Add support for IPAdapterFull models. The changes are based on this upstream PR: https://github.com/tencent-ailab/IP-Adapter/pull/139 .

2024-08-30 20:32:17 +00:00 · 2023-11-29 15:10:45 -05:00 · 2023-11-29 15:10:45 -05:00 · 693c6cf5e4
commit 693c6cf5e4
parent 77933a0a85
2 changed files with 59 additions and 6 deletions
--- a/invokeai/backend/ip_adapter/ip_adapter.py
+++ b/invokeai/backend/ip_adapter/ip_adapter.py
@ -54,6 +54,44 @@ class ImageProjModel(torch.nn.Module):
        return clip_extra_context_tokens


+class MLPProjModel(torch.nn.Module):
+    """SD model with image prompt"""
+
+    def __init__(self, cross_attention_dim=1024, clip_embeddings_dim=1024):
+        super().__init__()
+
+        self.proj = torch.nn.Sequential(
+            torch.nn.Linear(clip_embeddings_dim, clip_embeddings_dim),
+            torch.nn.GELU(),
+            torch.nn.Linear(clip_embeddings_dim, cross_attention_dim),
+            torch.nn.LayerNorm(cross_attention_dim),
+        )
+
+    @classmethod
+    def from_state_dict(cls, state_dict: dict[torch.Tensor]):
+        """Initialize an MLPProjModel from a state_dict.
+
+        The cross_attention_dim and clip_embeddings_dim are inferred from the shape of the tensors in the state_dict.
+
+        Args:
+            state_dict (dict[torch.Tensor]): The state_dict of model weights.
+
+        Returns:
+            MLPProjModel
+        """
+        cross_attention_dim = state_dict["proj.3.weight"].shape[0]
+        clip_embeddings_dim = state_dict["proj.0.weight"].shape[0]
+
+        model = cls(cross_attention_dim, clip_embeddings_dim)
+
+        model.load_state_dict(state_dict)
+        return model
+
+    def forward(self, image_embeds):
+        clip_extra_context_tokens = self.proj(image_embeds)
+        return clip_extra_context_tokens
+
+
 class IPAdapter:
    """IP-Adapter: https://arxiv.org/pdf/2308.06721.pdf"""

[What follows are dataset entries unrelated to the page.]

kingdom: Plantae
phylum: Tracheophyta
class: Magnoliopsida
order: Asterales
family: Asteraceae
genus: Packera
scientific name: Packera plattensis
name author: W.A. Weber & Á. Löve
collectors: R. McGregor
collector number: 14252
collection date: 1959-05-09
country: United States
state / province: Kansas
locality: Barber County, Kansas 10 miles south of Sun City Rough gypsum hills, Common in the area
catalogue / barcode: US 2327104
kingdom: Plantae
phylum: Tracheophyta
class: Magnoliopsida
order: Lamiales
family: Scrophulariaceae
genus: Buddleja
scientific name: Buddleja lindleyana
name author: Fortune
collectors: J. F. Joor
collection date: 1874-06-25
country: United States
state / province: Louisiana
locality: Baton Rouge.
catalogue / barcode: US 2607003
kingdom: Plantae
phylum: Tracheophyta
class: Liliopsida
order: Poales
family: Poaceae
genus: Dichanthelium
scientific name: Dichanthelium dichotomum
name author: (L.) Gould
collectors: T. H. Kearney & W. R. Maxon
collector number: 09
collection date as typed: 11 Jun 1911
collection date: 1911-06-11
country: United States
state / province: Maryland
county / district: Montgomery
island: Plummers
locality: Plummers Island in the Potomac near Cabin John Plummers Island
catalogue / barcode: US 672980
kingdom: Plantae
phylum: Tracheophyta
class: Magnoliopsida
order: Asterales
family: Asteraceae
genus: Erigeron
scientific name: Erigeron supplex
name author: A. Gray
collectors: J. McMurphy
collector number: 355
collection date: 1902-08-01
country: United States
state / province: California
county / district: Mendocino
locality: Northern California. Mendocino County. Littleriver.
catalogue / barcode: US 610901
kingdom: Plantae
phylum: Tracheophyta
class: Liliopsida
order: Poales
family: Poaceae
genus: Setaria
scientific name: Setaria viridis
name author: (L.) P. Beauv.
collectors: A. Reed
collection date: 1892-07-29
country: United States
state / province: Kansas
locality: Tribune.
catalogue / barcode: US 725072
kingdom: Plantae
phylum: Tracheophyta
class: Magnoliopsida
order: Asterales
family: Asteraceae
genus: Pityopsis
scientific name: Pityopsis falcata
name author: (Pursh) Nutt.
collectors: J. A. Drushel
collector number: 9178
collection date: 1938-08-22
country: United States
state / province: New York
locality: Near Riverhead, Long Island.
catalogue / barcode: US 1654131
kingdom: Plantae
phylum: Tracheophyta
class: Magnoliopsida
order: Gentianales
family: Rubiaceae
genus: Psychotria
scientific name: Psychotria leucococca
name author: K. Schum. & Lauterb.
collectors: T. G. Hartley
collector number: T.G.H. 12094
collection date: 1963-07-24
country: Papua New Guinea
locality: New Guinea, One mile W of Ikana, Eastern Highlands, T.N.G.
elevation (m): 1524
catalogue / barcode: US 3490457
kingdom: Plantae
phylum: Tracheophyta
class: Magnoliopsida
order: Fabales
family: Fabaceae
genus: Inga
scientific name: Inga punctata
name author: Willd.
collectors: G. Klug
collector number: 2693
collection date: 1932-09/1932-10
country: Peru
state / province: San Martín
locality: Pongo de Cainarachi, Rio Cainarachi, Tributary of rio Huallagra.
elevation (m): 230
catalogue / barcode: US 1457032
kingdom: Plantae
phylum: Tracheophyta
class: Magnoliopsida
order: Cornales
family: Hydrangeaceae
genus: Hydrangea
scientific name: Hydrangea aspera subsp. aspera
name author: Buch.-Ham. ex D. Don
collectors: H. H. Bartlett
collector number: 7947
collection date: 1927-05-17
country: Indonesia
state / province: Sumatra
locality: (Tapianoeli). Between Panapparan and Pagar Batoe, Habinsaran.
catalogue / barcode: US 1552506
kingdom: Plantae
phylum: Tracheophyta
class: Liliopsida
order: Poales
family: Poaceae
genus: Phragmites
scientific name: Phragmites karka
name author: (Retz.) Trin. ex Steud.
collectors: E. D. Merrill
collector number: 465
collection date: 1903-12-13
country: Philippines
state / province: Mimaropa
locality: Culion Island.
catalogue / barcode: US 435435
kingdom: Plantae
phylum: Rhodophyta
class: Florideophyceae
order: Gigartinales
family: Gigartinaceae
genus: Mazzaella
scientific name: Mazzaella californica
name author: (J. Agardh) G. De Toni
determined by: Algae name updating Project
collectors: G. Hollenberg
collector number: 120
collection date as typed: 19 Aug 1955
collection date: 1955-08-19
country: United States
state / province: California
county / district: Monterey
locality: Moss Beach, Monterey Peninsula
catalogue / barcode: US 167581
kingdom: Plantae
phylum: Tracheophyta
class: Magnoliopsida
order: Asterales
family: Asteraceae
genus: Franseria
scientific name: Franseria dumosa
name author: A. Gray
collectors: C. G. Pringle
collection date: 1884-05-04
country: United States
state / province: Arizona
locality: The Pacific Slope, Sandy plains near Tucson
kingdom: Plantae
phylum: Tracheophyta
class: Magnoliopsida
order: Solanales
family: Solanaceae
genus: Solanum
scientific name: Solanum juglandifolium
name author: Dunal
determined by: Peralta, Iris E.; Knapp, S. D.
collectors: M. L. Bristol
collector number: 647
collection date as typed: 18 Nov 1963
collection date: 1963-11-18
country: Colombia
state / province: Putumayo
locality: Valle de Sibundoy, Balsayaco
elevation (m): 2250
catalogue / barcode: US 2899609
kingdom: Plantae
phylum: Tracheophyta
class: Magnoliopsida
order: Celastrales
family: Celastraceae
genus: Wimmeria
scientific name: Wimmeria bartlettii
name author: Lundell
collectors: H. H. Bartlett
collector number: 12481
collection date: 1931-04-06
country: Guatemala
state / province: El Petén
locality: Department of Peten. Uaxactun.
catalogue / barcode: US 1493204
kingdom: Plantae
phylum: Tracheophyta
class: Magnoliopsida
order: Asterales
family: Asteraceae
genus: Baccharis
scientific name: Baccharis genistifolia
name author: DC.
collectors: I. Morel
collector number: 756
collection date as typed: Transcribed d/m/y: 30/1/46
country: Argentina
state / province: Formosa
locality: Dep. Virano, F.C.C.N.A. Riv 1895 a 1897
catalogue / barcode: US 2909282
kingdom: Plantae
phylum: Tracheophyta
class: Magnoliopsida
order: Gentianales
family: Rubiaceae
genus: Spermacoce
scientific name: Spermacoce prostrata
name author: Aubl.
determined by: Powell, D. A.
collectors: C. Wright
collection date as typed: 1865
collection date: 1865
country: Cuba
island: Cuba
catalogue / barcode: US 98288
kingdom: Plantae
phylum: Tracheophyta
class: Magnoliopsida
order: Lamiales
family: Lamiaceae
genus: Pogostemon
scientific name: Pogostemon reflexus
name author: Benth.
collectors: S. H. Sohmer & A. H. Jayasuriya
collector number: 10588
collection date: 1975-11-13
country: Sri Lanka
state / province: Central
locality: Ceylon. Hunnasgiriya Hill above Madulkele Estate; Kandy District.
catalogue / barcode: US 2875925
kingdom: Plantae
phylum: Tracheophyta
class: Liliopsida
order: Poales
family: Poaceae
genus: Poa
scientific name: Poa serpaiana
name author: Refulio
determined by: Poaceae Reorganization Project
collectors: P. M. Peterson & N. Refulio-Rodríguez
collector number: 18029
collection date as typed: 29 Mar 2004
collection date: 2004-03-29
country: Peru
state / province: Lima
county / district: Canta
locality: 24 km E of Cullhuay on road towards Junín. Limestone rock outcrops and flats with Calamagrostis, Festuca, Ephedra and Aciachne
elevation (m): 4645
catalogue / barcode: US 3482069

@ -130,6 +168,13 @@ class IPAdapterPlus(IPAdapter):
        return image_prompt_embeds, uncond_image_prompt_embeds


+class IPAdapterFull(IPAdapterPlus):
+    """IP-Adapter Plus with full features."""
+
+    def _init_image_proj_model(self, state_dict: dict[torch.Tensor]):
+        return MLPProjModel.from_state_dict(state_dict).to(self.device, dtype=self.dtype)
+
+
 class IPAdapterPlusXL(IPAdapterPlus):
    """IP-Adapter Plus for SDXL."""

@ -149,11 +194,9 @@ def build_ip_adapter(
 ) -> Union[IPAdapter, IPAdapterPlus]:
    state_dict = torch.load(ip_adapter_ckpt_path, map_location="cpu")

-    # Determine if the state_dict is from an IPAdapter or IPAdapterPlus based on the image_proj weights that it
-    # contains.
-    is_plus = "proj.weight" not in state_dict["image_proj"]
-
-    if is_plus:
+    if "proj.weight" in state_dict["image_proj"]:  # IPAdapter (with ImageProjModel).
+        return IPAdapter(state_dict, device=device, dtype=dtype)
+    elif "proj_in.weight" in state_dict["image_proj"]:  # IPAdaterPlus or IPAdapterPlusXL (with Resampler).
        cross_attention_dim = state_dict["ip_adapter"]["1.to_k_ip.weight"].shape[-1]
        if cross_attention_dim == 768:
            # SD1 IP-Adapter Plus
@ -163,5 +206,7 @@ def build_ip_adapter(
            return IPAdapterPlusXL(state_dict, device=device, dtype=dtype)
        else:
            raise Exception(f"Unsupported IP-Adapter Plus cross-attention dimension: {cross_attention_dim}.")
+    elif "proj.0.weight" in state_dict["image_proj"]:  # IPAdapterFull (with MLPProjModel).
+        return IPAdapterFull(state_dict, device=device, dtype=dtype)
    else:
-        return IPAdapter(state_dict, device=device, dtype=dtype)
+        raise ValueError(f"'{ip_adapter_ckpt_path}' has an unrecognized IP-Adapter model architecture.")
--- a/tests/backend/ip_adapter/test_ip_adapter.py
+++ b/tests/backend/ip_adapter/test_ip_adapter.py
@ -37,6 +37,14 @@ def build_dummy_sd15_unet_input(torch_device):
            "unet_model_id": "runwayml/stable-diffusion-v1-5",
            "unet_model_name": "stable-diffusion-v1-5",
        },
+        # SD1.5, IPAdapterFull
+        {
+            "ip_adapter_model_id": "InvokeAI/ip-adapter-full-face_sd15",
+            "ip_adapter_model_name": "ip-adapter-full-face_sd15",
+            "base_model": BaseModelType.StableDiffusion1,
+            "unet_model_id": "runwayml/stable-diffusion-v1-5",
+            "unet_model_name": "stable-diffusion-v1-5",
+        },
    ],
 )
@pytest.mark.slow